In two families, we managed to generate an all-male offspring in the F3 generation Fig. Each array contained thousand probes 55—70mers with median spacing of about 10 kb. Spiers, H. Physiol Rev 1— Molecular Reproduction and Development81—
Male-biased offspring. Despite some larval lethality, the average percentage of dead fish in each density group from experiment 2 did not differ significantly indicating that larval death did not contribute to the observed higher percentage of males in the high density group Table S1 and Fig.

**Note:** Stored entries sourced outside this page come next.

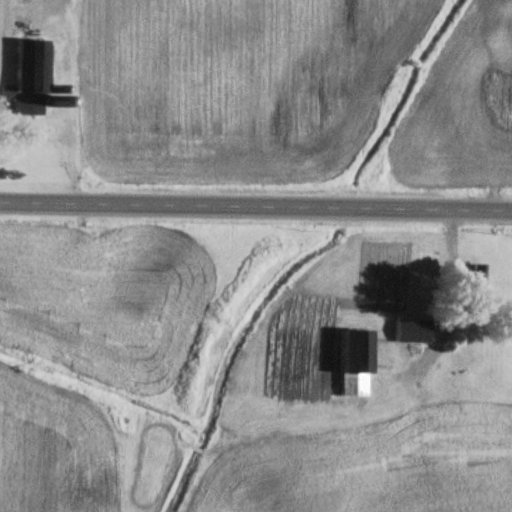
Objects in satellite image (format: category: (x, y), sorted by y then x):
building: (31, 77)
road: (256, 205)
road: (447, 283)
building: (474, 283)
building: (412, 332)
building: (356, 363)
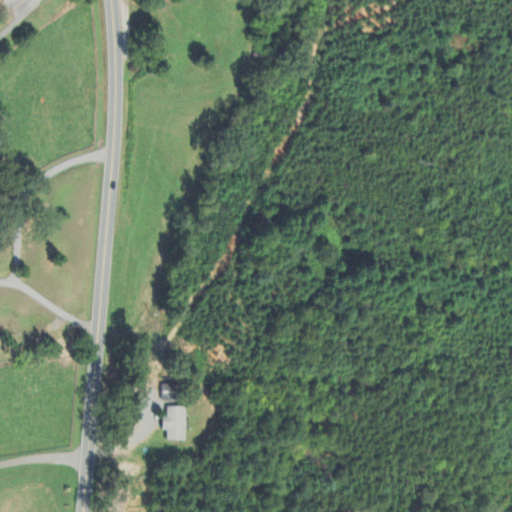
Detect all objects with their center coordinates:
road: (18, 19)
road: (18, 236)
road: (106, 256)
building: (171, 425)
road: (45, 457)
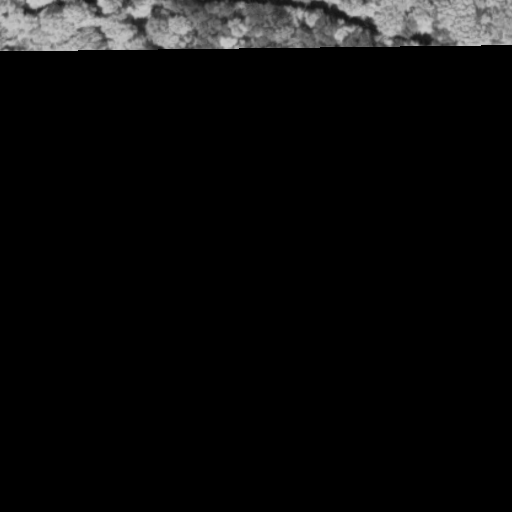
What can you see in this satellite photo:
road: (260, 0)
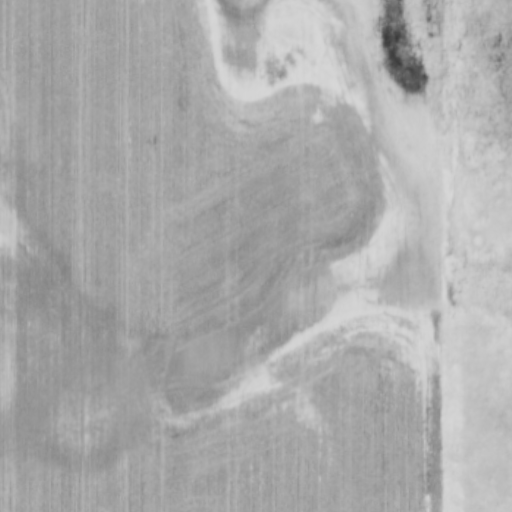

B chromosomes have a functional effect on female sex determination in Lake Victoria cichlid fishes. Here we identify two loci impacting sex determination in the riverine haplochromine A. Totowa, NJ: Humana Press;
Repeated colonization and hybridization in Lake Malawi cichlids. Mutations of CYP17A1 in humans produce low androgen levels and ambiguous or female external genitalia in XY individuals [ 47 ]. It was found that under hypoxic conditions there was a reduction of estrogen synthesis leading to an increase of androgen to estrogen ratio which favors male development .
We infer that this paternal haplotype is tightly linked to a dominant Y male sex determination allele. Ospina-Alvarez N, Piferrer F. Female development in mammals is regulated by Wnt-4 signalling. These breeding data also indicate that zebrafish sex determination is unlikely to be based primarily on sex chromosomes.
Genomic analyses of sex chromosome evolution.
This cannot account for the wide-ranging sex ratios among families; hence we reckon that zebrafish does not use a primary environmental sex determination system. Mol Psychiatry ; 18 : — A germ-line-selective advantage rather than an increased mutation rate can explain some unexpectedly common human disease mutations.